Selon les médias algériens, le général Ahmed Gaïd Salah serait décédé dans la nuit de dimanche à lundi à 3 heures du matin (HL) l’hôpital militaire d’Aïn Naâdja. Il était le dernier des fidèles de Bouteflika.

Ahmed Gaïd Salah est l’un des hommes les plus puissants d’Algérie, l’une des boussoles les plus scrutées depuis le début de la contestation. Il doit toute son ascension à Abdelaziz Bouteflika qui l’a nommé à ce poste et a fait de lui son « grognard », son rempart au sein d’une armée dont l’ancien président a cherché, tout au long de ses mandats, à contenir le pouvoir.

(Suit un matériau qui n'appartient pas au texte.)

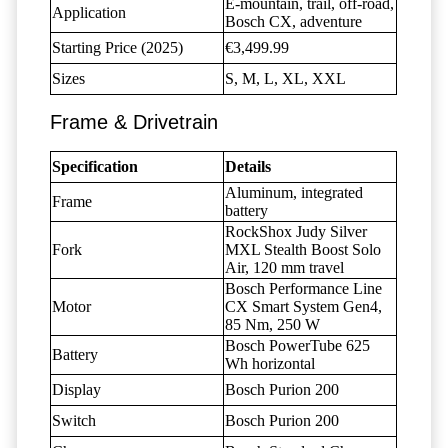
E-mountain, trail, off-road,
Application
Bosch CX, adventure
Starting Price (2025)
€3,499.99
Sizes
S, M, L, XL, XXL
Frame & Drivetrain
Specification
Details
Aluminum, integrated
Frame
battery
RockShox Judy Silver
Fork
MXL Stealth Boost Solo
Air, 120 mm travel
Bosch Performance Line
Motor
CX Smart System Gen4,
85 Nm, 250 W
Bosch PowerTube 625
Battery
Wh horizontal
Display
Bosch Purion 200
Switch
Bosch Purion 200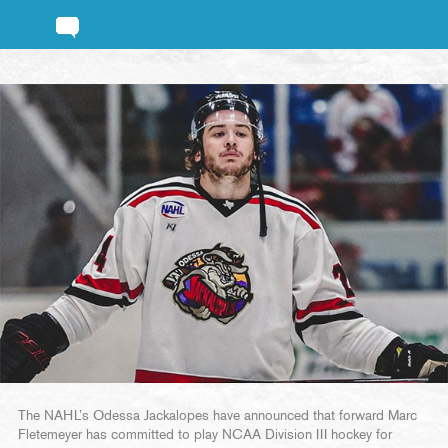
The NAHL’s Odessa Jackalopes have announced that forward Marc
Fletemeyer has committed to play NCAA Division III hockey for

Le président Tebboune a décrété trois jours de deuil national et a chargé le général Saïd Chengriha, commandant des Forces terrestres, d’assurer l’intérim de l’Armée nationale populaire (ANP).

 

Né le 13 janvier 1940, engagé dès l’âge de 17 ans au sein de l’Armée de libération nationale (ALN) combattant le pouvoir colonial français selon sa biographie officielle, Ahmed Gaïd Salah était l’un des derniers représentants au sein de l’armée des anciens combattants de la guerre d’indépendance, un passé dont les dirigeants algériens ont longtemps tiré leur légitimité.